▶ Brano da leggere:

◆ ◆ ◆ ◆ ◆ ◆ ◆

Nel racconto di Henlein "And He Built a Crooked House", viene descritta
l'avventura fantascientifica all'interno di una casa basata sulla geometria
complessa del tesseract. Il finale del racconto non è confortante in quanto
esclude che vi possa essere un'alternativa allo spazio euclideo, più
rassicurante rispetto alle geometrie complesse. Ma l'esperienza dell'uomo
contemporaneo è già plurispaziale, contesa fra spazi reali e virtuali, identità
reali e avatar informatici; si tratta ora di progettare il vuoto come entità
reale, e non come spazio di risulta fra i segni. L'uso che fino ad ora è stato
fatto della geometria frattale, e le altre non euclidee, spesso non riesce a
spingersi oltre l'autorefenzialità. Le cause da ricercare nel ritardo con cui le
geometrie complesse sono state introdotte nell'architettura, rispetto alle altre
arti, sta probabilmente in due ragioni: da una parte la difficoltà di realizzare
forme matematiche fino al momento in cui i sistemi informatici sono diventati
elemento necessario della progettazione, dall'altra parte per l'abitudine a
ricorrere ad operazioni compositive consolidate e il tempo fisiologico durante
il quale i termini scientifici vengono tradotti in un nuova grammatica. Ma il
fascino che l'architettura subisce dalla scienza diventa sterile qualora non
produca nuovi metodi compositivi. La geometria deve passare dall'essere
esclusivamente strumento di disegno a filosofia del metaprogetto, a struttura
mentale che sviluppa l'idea di progetto prima ancora di averne prodotto la
forma.

◆ ◆ ◆ ◆ ◆ ◆ ◆

▶ Materiale presentato:
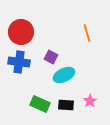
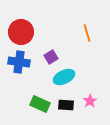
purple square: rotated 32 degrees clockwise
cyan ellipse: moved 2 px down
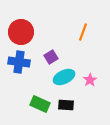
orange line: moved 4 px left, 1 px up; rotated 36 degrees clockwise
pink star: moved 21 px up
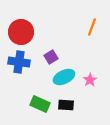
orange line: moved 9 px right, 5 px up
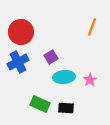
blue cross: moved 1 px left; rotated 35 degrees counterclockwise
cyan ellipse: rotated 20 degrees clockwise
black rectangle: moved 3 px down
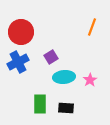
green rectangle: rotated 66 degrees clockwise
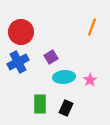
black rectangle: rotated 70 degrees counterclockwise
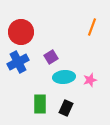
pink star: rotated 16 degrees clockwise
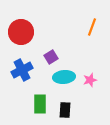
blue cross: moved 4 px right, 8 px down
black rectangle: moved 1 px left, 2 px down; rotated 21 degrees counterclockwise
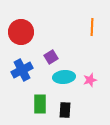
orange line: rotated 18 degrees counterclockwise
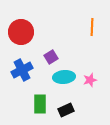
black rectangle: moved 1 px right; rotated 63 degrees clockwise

◆ ◆ ◆ ◆ ◆ ◆ ◆

▶ Dettagli del compito: Riprenda il brano sulle geometrie complesse in architettura dopo la sua ultima frase e ne scriva il seguito.

▶ Risultato:
Ora la sfida consiste nel progettare spazi abitabili attraverso le geometrie
complesse per dimostrare che possono produrre nuove forme e nuove idee di spazio
più vicine ai mondi paralleli in cui si muove l'uomo contemporaneo. Nel contempo
lo studio delle geometrie va visto come un'operazione disciplinare che viene
imposta sia al progetto nell'atto formativo, sia al modus operandi del
progettista quale guida nel creare le relazioni e le gerarchie, e strumento per
creare armonia e bellezza.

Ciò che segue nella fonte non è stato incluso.